Monitoring
Developer level overview of how we aim to use tracing
and open-telemetry
to provide monitoring and telemetry for the
node.
Please begin by reading through the monitoring operator guide as this will provide some much needed context.
Approach and philosophy
We want to trace important information such that we can quickly recognise issues (monitoring & alerting) and identify the cause. Conventionally this has been achieved via metrics and logs respectively, however a more modern approach is using wide-events/traces and post-processing these instead. We're using the OpenTelemetry standard for this, however we are only using the trace pillar and avoid metrics and logs.
We wish to emit these traces without compromising on code quality and readibility. This is also a downside to including
metrics - these are usually emitted inline with the code, causing noise and obscuring the business logic. Ideally we
want to rely almost entirely on tracing::#[instrument]
to create spans as these live outide the function body.
There are of course exceptions to the rule - usually the root span itself is created manually e.g. a new root span for
each block building iteration. Inner spans should ideally keep to #[instrument]
where possible.
Relevant crates
We've attempted to lock most of the OpenTelemetry crates behind our own abstractions in the utils
crate. There are a
lot of these crates and it can be difficult to keep them all separate when writing new code. We also hope this will
provide a more consistent result as we build out our monitoring.
tracing
is the defacto standard for logging and tracing within the Rust ecosystem. OpenTelemetry has decided to avoid
fracturing the ecosystem and instead attempts to bridge between tracing
and the OpenTelemetry standard in-so-far as is
possible. All this to say that there are some rough edges where the two combine - this should improve over time.
crate | description |
---|---|
tracing | Emits tracing spans and events. |
tracing-subscriber | Provides the conventional tracing stdout logger (no interaction with OpenTelemetry). |
tracing-forest | Logs span trees to stdout. Useful to visualize span relations, but cannot trace across RPC boundaries as it doesn't understand remote tracing context. |
tracing-opentelemetry | Bridges the gaps between tracing and the OpenTelemetry standard. |
opentelemetry | Defines core types and concepts for OpenTelemetry. |
opentelemetry-otlp | gRPC exporter for OpenTelemetry traces. |
opentelemetry_sdk | Provides the OpenTelemetry abstractions for metrics, logs and traces. |
opentelemetry-semantic-conventions | Constants for naming conventions as per OpenTelemetry standard. |
Important concepts
OpenTelemetry standards & documentation
There is a lot. You don't need all of it - look things up as and when you stumble into confusion.
It is probably worth reading through the naming conventions to get a sense of style.
Footguns and common issues
tracing
requires data to be known statically e.g. you cannot add span attributes dynamically. tracing-opentelemetry
provides a span extention trait which works around this limitation - however this dynamic information is only visible
to the OpenTelemetry processing i.e. tracing_subscriber
won't see this at all.
In general, you'll find that tracing
subscribers are blind to any extensions or OpenTelemetry specific concepts. The
reverse is of course not true because OpenTelemetry is integrating with tracing
.
Another pain point is error stacks - or rather lack thereof. #[tracing::instrument(err)]
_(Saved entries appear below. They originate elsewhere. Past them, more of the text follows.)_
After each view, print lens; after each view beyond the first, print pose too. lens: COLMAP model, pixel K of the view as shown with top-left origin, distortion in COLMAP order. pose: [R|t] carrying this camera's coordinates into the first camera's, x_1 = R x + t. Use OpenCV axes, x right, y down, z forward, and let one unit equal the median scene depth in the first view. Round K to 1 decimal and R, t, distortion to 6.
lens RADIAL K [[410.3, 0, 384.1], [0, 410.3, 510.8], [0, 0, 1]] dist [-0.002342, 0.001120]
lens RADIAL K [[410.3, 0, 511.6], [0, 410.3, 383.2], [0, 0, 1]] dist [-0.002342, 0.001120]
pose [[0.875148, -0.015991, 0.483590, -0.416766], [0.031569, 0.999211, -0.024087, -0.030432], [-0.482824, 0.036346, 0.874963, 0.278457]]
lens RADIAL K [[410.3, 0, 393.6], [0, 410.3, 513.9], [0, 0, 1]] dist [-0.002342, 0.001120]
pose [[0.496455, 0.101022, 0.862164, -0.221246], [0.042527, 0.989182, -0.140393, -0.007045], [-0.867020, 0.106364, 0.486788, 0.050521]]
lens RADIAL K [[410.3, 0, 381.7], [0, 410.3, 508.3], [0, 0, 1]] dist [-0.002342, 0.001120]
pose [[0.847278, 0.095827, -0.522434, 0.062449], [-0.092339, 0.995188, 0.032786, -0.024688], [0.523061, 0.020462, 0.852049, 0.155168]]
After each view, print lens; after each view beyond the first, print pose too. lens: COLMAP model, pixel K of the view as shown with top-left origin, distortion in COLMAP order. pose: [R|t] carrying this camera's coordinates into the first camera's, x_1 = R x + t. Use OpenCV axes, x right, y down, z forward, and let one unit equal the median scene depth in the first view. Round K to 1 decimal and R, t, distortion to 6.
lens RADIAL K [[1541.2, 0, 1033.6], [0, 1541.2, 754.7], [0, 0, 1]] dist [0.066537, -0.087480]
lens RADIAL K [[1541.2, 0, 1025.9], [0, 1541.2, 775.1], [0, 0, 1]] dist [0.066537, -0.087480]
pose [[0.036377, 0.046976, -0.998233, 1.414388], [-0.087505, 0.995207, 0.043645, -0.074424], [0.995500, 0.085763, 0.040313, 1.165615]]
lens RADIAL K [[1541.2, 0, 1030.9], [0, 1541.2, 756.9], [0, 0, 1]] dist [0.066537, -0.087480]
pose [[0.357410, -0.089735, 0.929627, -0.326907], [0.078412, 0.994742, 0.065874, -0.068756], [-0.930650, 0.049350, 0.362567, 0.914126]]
correctly marks the span as
an error, however unfortunately the macro only uses the Display
or Debug
implementation of the error. This means you
are missing the error reports entirely. tracing_opentelemetry
reuses the stringified error data provided by tracing
so currently there is no work-around for this. Using Debug
via ?err
at least shows some information but one still
misses the actual error messages which is quite bad.
Manually instrumenting code (i.e. without #[instrument]
) can be rather error prone because async calls must be
manually instrumented each time. And non-async code also requires holding the span.
Distributed context
We track traces across our components by injecting the parent span ID into the gRPC client's request metadata. The server side then extracts this and uses this as the parent span ID for its processing.
This is an OpenTelemetry concept - conventional tracing
cannot follow these relations.
Read more in the official OpenTelemetry documentation.
Choosing spans
A root span should represent a set of operations that belong together. It also shouldn't live forever as span information is usually only sent once the span closes i.e. a root span around the entire node makes no sense as the operation runs forever.
A good convention to follow is creating child spans for timing information you may want when debugging a failure or slow operation. As an example, it may make sense to instrument a mutex locking function to visualize the contention on it. Or separating the database file IO from the sqlite statement creation. Essentially operations which you would otherwise consider logging the timings for should be separate spans. While you may find this changes the code you might otherwise create, we've found this actually results in fairly good structure since it follows your business logic sense.
Inclusions and naming conventions
Where possible, attempt to find and use the naming conventions specified by the standard, ideally via the
opentelemetry-semantic-conventions
crate.
Include information you'd want to see when debugging - make life easy for your future self looking at data at 3AM on a Saturday. Also consider what information may be useful when correlating data e.g. client IP.